[start Task material]
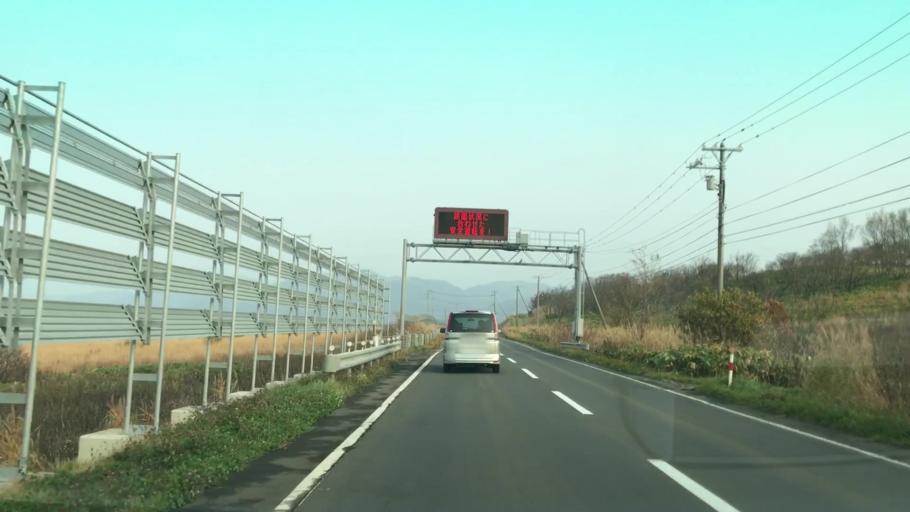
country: JP
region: Hokkaido
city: Ishikari
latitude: 43.3771
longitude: 141.4283
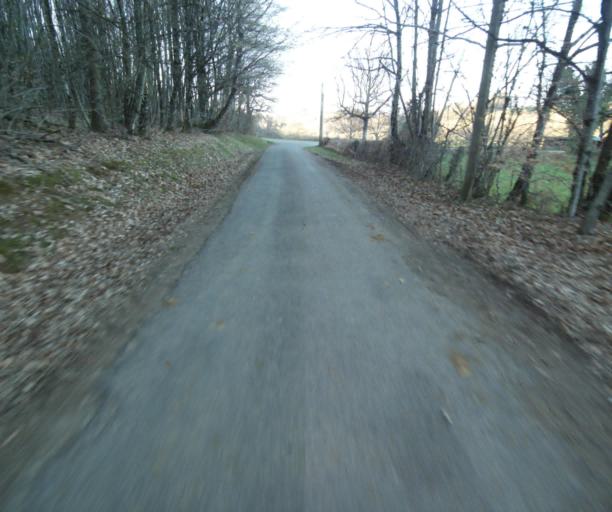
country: FR
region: Limousin
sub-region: Departement de la Correze
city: Seilhac
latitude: 45.3531
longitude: 1.7194
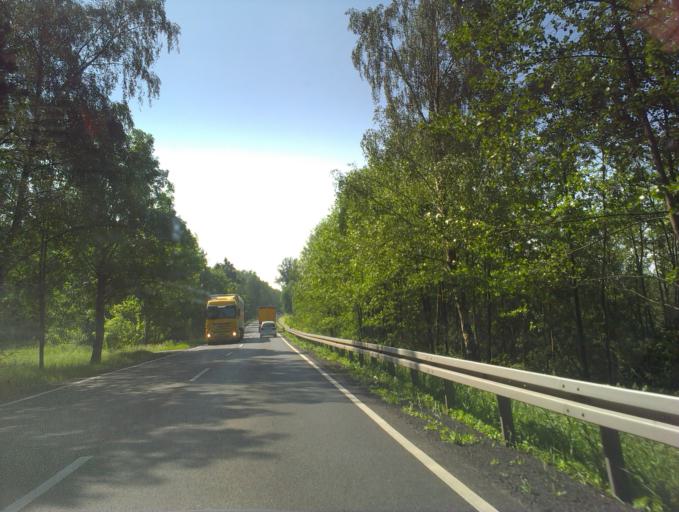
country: PL
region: Greater Poland Voivodeship
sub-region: Powiat zlotowski
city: Okonek
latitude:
[end Task material]
Print every line of the material above word for word, leaving out the pictures.

country: JP
region: Hokkaido
city: Ishikari
latitude: 43.3771
longitude: 141.4283
country: FR
region: Limousin
sub-region: Departement de la Correze
city: Seilhac
latitude: 45.3531
longitude: 1.7194
country: PL
region: Greater Poland Voivodeship
sub-region: Powiat zlotowski
city: Okonek
latitude:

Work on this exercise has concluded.